Put everything from the first line down to the line containing "Alle Märkte anzeigen", both included, into a numbered list, and leave out any blank lines.

++++++++

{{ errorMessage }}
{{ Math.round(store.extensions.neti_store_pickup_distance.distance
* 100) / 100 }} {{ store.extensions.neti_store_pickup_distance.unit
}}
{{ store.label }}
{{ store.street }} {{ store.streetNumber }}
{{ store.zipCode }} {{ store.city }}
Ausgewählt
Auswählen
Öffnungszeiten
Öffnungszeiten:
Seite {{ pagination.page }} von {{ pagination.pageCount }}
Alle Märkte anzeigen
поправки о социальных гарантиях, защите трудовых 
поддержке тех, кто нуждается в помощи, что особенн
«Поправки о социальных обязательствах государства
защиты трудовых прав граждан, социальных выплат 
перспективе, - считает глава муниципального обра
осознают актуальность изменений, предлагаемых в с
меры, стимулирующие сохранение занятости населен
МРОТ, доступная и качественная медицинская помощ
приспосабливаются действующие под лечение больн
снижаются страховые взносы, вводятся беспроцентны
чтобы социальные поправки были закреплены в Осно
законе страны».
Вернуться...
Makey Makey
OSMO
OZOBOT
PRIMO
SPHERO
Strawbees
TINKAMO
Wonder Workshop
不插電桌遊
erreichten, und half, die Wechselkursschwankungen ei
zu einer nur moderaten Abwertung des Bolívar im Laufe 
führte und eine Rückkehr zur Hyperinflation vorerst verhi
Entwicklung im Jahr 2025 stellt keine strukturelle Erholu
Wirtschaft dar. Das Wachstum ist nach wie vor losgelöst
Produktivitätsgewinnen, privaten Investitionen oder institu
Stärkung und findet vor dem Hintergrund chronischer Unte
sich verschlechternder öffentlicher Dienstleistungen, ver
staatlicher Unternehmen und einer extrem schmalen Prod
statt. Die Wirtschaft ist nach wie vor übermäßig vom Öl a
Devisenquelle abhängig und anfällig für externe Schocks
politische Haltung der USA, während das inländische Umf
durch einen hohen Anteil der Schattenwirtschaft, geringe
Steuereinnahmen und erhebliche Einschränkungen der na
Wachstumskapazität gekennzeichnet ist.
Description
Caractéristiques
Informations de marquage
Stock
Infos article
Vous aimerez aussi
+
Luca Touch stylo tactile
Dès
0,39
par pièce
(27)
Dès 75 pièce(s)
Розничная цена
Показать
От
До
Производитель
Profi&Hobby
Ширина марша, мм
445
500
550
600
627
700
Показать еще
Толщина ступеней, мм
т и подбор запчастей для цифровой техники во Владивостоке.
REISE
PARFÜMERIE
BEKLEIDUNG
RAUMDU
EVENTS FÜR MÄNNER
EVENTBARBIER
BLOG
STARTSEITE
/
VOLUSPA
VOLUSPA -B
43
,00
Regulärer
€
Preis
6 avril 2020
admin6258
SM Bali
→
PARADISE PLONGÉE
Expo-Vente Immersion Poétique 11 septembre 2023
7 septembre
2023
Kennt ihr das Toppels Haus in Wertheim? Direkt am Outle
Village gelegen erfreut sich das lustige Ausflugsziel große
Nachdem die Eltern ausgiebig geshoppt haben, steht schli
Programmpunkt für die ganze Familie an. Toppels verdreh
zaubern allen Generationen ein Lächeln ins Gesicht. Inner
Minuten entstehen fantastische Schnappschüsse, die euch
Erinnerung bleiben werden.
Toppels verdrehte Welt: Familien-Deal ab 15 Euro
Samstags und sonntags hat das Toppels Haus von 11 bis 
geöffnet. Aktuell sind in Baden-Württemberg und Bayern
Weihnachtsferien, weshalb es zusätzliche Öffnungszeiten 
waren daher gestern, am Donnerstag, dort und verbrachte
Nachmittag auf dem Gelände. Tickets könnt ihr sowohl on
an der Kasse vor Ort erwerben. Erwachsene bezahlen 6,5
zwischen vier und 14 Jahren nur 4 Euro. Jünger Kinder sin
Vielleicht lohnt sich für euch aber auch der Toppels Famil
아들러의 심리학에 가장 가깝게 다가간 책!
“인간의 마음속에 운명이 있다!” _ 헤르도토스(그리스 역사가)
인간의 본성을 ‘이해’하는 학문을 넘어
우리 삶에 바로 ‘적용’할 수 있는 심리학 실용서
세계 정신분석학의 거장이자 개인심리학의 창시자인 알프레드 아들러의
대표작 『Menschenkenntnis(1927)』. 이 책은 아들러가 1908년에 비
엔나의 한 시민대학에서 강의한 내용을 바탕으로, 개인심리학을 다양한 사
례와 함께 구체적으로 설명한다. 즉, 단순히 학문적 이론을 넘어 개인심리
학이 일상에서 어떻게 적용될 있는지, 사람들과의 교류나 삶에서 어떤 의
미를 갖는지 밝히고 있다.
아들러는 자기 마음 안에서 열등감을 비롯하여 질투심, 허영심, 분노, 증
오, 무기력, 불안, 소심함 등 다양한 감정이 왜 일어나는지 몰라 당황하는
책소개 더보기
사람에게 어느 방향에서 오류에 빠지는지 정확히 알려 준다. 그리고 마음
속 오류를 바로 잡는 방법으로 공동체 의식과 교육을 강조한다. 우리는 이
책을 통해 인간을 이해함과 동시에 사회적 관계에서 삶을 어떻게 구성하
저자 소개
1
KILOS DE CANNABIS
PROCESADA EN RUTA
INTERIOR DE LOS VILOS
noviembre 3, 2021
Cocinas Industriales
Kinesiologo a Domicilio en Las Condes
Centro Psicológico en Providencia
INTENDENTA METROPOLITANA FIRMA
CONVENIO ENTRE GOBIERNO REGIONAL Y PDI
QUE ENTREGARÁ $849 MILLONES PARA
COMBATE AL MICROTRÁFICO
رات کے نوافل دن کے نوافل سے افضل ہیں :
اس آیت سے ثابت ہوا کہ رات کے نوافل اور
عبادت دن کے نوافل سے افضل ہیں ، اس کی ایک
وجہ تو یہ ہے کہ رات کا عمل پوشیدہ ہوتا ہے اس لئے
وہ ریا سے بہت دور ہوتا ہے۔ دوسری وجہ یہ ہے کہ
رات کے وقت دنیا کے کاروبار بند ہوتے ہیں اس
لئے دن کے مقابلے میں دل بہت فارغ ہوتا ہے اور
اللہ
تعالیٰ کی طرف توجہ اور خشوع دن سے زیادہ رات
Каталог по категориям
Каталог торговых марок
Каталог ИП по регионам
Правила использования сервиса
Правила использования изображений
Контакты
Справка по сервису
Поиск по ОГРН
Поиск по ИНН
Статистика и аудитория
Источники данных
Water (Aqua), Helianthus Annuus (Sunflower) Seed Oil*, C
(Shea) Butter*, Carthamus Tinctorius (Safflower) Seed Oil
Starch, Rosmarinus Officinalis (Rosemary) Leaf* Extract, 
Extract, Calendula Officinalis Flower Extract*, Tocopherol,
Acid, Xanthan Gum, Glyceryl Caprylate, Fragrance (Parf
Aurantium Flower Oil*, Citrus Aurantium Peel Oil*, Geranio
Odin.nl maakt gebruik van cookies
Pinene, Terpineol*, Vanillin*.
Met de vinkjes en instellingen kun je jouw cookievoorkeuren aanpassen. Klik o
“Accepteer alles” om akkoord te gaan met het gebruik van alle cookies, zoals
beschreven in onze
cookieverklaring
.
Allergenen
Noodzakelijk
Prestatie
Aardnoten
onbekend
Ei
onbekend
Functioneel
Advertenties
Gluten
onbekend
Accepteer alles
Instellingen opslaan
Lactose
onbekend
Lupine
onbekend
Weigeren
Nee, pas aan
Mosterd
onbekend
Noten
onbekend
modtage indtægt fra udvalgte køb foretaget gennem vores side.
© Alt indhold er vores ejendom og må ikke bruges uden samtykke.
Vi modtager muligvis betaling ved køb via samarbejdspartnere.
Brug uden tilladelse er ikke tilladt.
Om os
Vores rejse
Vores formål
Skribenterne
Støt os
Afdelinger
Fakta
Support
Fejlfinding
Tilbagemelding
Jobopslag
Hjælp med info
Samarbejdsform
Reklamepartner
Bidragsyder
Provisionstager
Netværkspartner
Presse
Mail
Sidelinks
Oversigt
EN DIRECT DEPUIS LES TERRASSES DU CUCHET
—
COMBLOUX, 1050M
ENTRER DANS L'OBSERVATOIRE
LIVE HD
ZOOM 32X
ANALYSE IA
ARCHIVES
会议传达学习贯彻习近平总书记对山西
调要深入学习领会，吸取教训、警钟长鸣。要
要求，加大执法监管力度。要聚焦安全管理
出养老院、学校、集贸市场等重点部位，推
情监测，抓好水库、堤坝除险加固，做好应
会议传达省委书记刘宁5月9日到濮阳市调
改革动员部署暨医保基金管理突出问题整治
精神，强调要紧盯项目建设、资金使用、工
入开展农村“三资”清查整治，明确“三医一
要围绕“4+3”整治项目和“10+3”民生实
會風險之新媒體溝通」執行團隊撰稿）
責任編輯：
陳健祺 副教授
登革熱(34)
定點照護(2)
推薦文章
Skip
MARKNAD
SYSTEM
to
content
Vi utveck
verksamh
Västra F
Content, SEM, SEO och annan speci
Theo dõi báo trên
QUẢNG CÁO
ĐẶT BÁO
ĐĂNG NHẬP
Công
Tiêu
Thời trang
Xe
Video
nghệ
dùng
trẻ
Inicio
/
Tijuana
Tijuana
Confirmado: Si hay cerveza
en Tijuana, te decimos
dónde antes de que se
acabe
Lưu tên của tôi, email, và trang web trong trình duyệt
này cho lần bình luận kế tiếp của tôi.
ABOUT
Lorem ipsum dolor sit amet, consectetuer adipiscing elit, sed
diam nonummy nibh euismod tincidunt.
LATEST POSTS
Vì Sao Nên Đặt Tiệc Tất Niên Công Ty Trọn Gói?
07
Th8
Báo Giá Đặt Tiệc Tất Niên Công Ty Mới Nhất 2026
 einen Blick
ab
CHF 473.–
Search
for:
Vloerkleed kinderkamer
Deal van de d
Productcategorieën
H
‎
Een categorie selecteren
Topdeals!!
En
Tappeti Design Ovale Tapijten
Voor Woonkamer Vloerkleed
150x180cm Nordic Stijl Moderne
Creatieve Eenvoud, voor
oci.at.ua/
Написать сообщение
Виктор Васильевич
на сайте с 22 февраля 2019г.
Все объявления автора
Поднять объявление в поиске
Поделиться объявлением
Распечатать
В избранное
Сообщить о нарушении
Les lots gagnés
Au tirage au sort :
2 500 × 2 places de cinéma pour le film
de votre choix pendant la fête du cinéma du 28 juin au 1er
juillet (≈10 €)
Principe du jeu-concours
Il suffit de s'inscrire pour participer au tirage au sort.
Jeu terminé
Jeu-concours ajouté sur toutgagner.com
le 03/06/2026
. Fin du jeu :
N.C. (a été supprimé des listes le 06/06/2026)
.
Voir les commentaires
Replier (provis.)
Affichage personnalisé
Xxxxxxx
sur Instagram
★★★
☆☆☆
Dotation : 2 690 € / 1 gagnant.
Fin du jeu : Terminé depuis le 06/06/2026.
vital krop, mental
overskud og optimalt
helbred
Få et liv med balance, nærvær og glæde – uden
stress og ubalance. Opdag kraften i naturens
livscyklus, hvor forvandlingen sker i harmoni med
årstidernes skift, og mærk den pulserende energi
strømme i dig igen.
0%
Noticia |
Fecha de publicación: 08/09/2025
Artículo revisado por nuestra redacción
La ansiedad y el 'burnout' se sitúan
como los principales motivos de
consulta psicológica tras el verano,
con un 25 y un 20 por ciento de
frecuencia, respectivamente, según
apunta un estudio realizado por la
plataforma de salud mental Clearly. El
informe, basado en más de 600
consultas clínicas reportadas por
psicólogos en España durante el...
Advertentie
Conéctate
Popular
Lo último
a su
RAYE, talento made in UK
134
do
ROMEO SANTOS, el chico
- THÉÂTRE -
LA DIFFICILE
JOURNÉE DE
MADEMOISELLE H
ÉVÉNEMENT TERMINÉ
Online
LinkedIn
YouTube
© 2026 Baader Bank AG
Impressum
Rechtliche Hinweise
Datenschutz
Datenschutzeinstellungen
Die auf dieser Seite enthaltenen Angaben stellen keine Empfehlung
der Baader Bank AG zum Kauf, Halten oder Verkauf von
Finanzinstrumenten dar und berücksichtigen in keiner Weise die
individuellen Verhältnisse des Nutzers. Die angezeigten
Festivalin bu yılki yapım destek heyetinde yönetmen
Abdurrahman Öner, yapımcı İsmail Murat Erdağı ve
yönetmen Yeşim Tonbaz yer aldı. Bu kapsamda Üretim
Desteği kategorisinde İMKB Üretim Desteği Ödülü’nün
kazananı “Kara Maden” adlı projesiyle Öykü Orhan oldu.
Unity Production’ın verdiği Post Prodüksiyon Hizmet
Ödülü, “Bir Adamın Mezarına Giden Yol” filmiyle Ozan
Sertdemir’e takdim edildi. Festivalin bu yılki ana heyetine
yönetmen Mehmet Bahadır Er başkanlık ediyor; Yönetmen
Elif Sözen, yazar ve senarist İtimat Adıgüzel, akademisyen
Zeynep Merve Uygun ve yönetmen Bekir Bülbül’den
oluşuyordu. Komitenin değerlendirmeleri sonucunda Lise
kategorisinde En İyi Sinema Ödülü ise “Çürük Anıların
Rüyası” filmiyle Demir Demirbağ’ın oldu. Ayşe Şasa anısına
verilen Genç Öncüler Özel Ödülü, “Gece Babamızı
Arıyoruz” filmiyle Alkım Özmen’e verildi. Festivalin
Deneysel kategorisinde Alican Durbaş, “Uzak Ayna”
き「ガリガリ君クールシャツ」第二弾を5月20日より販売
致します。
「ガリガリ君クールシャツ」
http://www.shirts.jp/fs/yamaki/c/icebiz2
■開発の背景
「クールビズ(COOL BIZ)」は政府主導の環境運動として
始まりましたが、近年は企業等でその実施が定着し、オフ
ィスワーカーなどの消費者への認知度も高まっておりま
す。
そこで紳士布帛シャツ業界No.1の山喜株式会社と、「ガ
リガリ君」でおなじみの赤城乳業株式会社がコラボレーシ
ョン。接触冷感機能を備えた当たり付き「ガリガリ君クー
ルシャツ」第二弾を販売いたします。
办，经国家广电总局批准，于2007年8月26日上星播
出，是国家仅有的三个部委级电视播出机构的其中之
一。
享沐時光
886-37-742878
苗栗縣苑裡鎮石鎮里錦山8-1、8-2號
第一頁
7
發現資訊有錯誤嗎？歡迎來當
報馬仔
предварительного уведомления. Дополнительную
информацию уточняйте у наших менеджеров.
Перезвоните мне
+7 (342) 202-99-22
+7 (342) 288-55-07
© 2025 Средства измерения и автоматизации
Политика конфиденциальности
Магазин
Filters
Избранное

++++++++

◆ **Task answer**
1. {{ errorMessage }}
2. {{ Math.round(store.extensions.neti_store_pickup_distance.distance
3. * 100) / 100 }} {{ store.extensions.neti_store_pickup_distance.unit
4. }}
5. {{ store.label }}
6. {{ store.street }} {{ store.streetNumber }}
7. {{ store.zipCode }} {{ store.city }}
8. Ausgewählt
9. Auswählen
10. Öffnungszeiten
11. Öffnungszeiten:
12. Seite {{ pagination.page }} von {{ pagination.pageCount }}
13. Alle Märkte anzeigen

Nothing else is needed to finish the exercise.